Measurement of carbon to nitrogen ratio
The relative content of total carbon and total nitrogen was measured according to Rolletschek et al. (2002) by an elemental analyser (Vario EL; Elementaranalysen-systeme GmbH, Hanau, Germany). Each value is represented by the mean of six independent replicates ± SE. Each biological sample was measured in duplicate.
A recovery experiment was carried out to evaluate the stability of the appropriate metabolites during the extraction procedure. For different intermediates, a standard mix of desired metabolites was prepared. The mixture was added either to stem cuttings or to the extraction buffer before the extraction (each n = 5). The percentage of found metabolites was calculated after analysis by LC-MS: UDP-glucose 125 ± 4%, citrate 87 ± 10%, malate 72 ± 8%, hexose phosphate 82 ± 7%, 3PGA 62 ± 2%, pyruvate 70 ± 6%, ADPGlc 106 ± 9% and ATP 118 ± 0.3%.

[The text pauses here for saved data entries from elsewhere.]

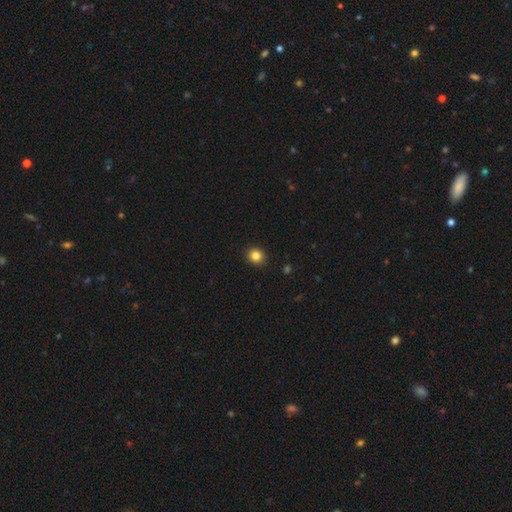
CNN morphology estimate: A smooth galaxy with no disk features (84%) that is round (86%).

Vote fractions:
- Smooth or featured? smooth: 84% / star or artifact: 11% / featured or disk: 5%
- How rounded? round: 86% / in between: 13% / cigar-shaped: 1%
- Merging? none: 92% / minor disturbance: 5% / major disturbance: 2% / merger: 1%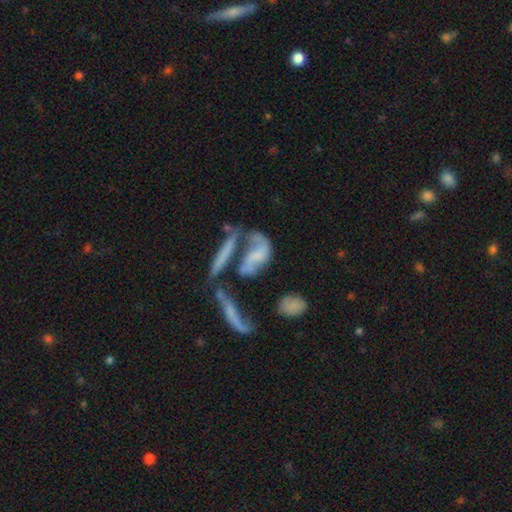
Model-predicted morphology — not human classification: This appears to be a featured or disk galaxy (52%). Merging: merger (43%).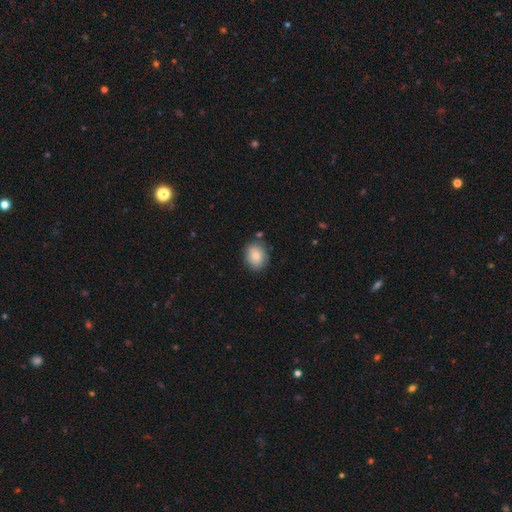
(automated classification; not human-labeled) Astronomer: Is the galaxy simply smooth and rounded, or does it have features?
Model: smooth — 83%.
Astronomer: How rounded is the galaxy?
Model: in between — 50% (runner-up: round, 49%).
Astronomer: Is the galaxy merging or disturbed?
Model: none — 80%.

Establishment of a stable rooting system and anatomy of ARF in P. hybrida
To avoid artificial in vitro conditions using, for example, agar as substrate and exogenous hormones, which might lead to a misinterpretation of the pathways that are modulated during ARF, an ex vitro experimental system was established: shoot tip cuttings of P. hybrida of similar size with four to five leaves were transferred without any external additives to Perlite as neutral substrate. Roots emerged after 8 d from the first 5 mm of the cutting stem base. All analyses were therefore carried out within the first 8 d using the rooting zone.

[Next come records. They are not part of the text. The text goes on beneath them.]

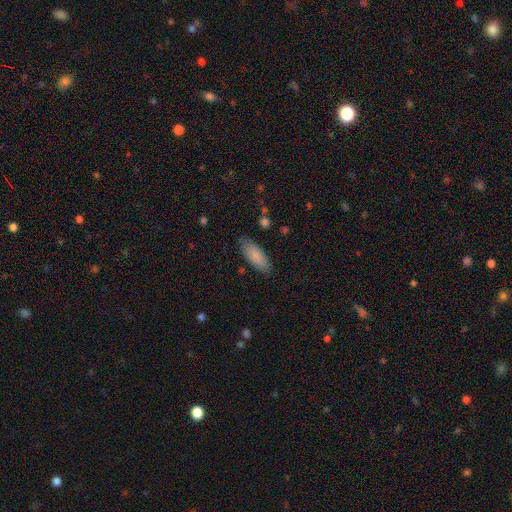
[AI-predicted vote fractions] smooth 86%, featured or disk 8%, star or artifact 6%. Down the decision tree: how rounded — in between (70%); merging — none (84%).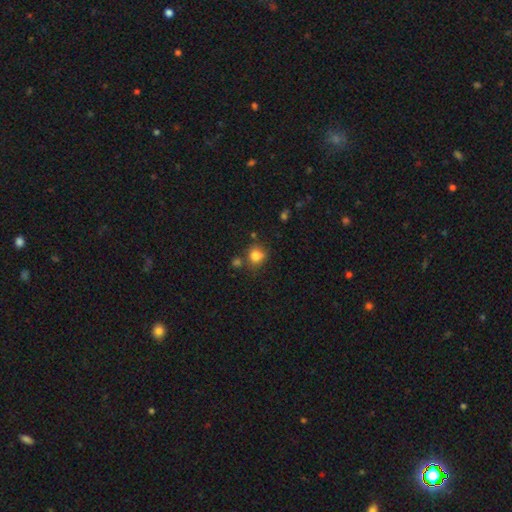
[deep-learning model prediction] A smooth galaxy with no disk features (81%) that is round (81%).

Vote fractions:
- Smooth or featured? smooth: 81% / star or artifact: 12% / featured or disk: 7%
- How rounded? round: 81% / in between: 18% / cigar-shaped: 1%
- Merging? none: 68% / minor disturbance: 16% / merger: 11% / major disturbance: 5%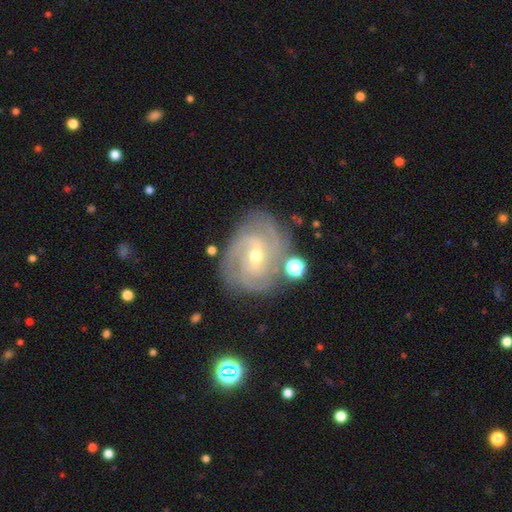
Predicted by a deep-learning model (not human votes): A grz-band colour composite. It shows a featured or disk galaxy (88%) with a weak bar (51%), 3 (31%) tight (61%) spiral arms (97%) and a small central bulge (52%). Merging: none (76%).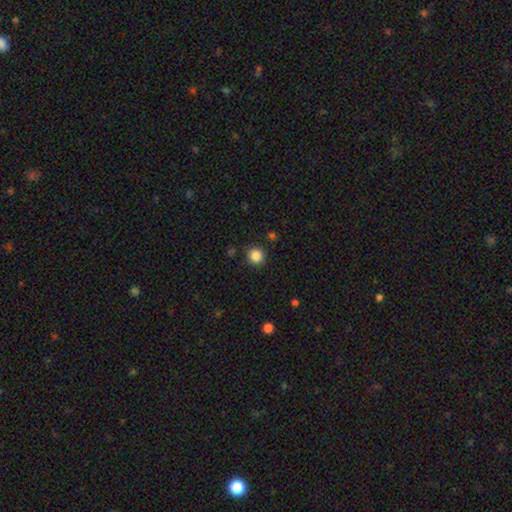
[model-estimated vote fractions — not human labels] smooth-or-featured: smooth: 85% | star or artifact: 11% | featured or disk: 4%
  how-rounded: round: 91% | in between: 8% | cigar-shaped: 1%
  merging: none: 89% | minor disturbance: 7% | major disturbance: 2% | merger: 2%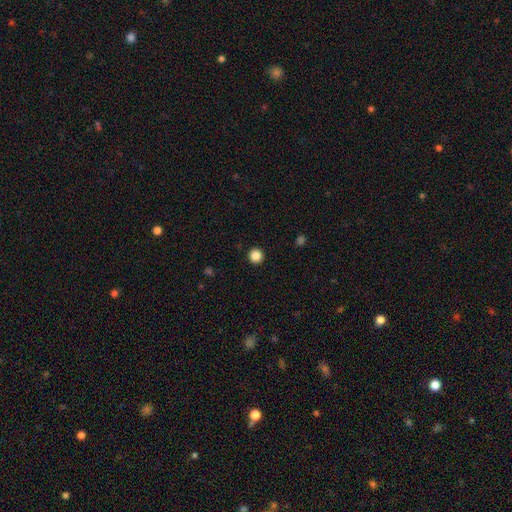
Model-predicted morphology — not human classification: Smooth or featured? smooth (86%)
How rounded? round (96%)
Merging? none (94%)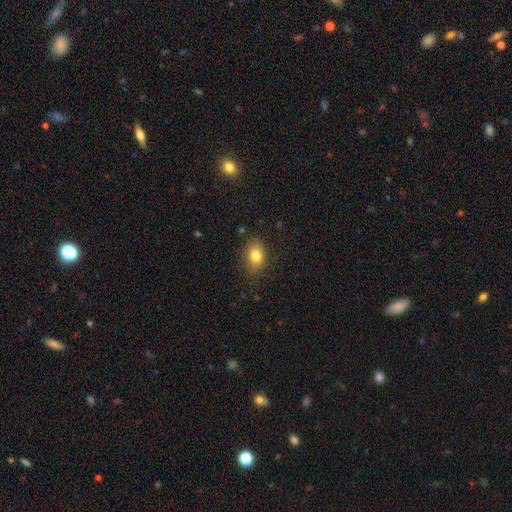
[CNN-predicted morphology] smooth_or_featured: smooth (p=0.80) [alt: featured or disk p=0.10]
how_rounded: in between (p=0.77) [alt: round p=0.21]
merging: none (p=0.81) [alt: minor disturbance p=0.14]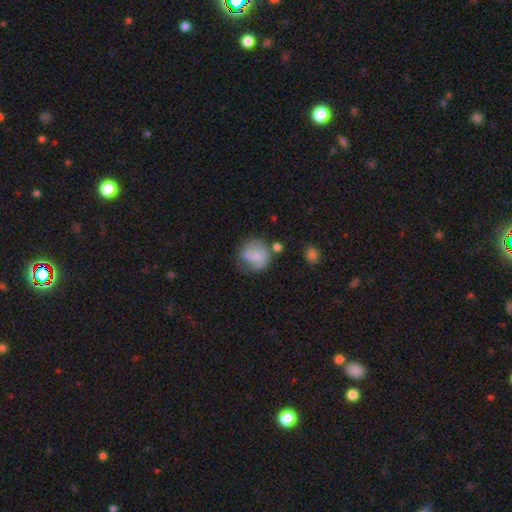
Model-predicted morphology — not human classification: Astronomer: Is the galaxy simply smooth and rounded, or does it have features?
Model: smooth — 68%.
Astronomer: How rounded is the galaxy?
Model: round — 78%.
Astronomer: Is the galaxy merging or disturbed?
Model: none — 45% (runner-up: minor disturbance, 28%).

Representative cross-sections of stems were taken and showed that first new meristematic cells (dense cytoplasm, large nucleus) appeared at 72 hpe (hours post excision, Fig. 1c), well-developed young root meristems appeared at 96 hpe (Fig. 1d) and root primordia with apical meristem and differentiation of the root body appeared at 144 hpe (Fig. 1e). Roots with first cells characteristic for the elongation zone were regularly visible at 192 hpe (Fig. 1f). To check whether the first cytological signs of new meristematic cells are also detectable at molecular level, expression of CycB1 encoding a mitotic B1 cyclin and serving as marker for mitotic cells was monitored (Porceddu et al., 1999). The RNA from this gene started to accumulate 48 hpe, the amounts increased up to 144 hpe and declined again at 192 hpe (see the Supporting Information, Fig. S1).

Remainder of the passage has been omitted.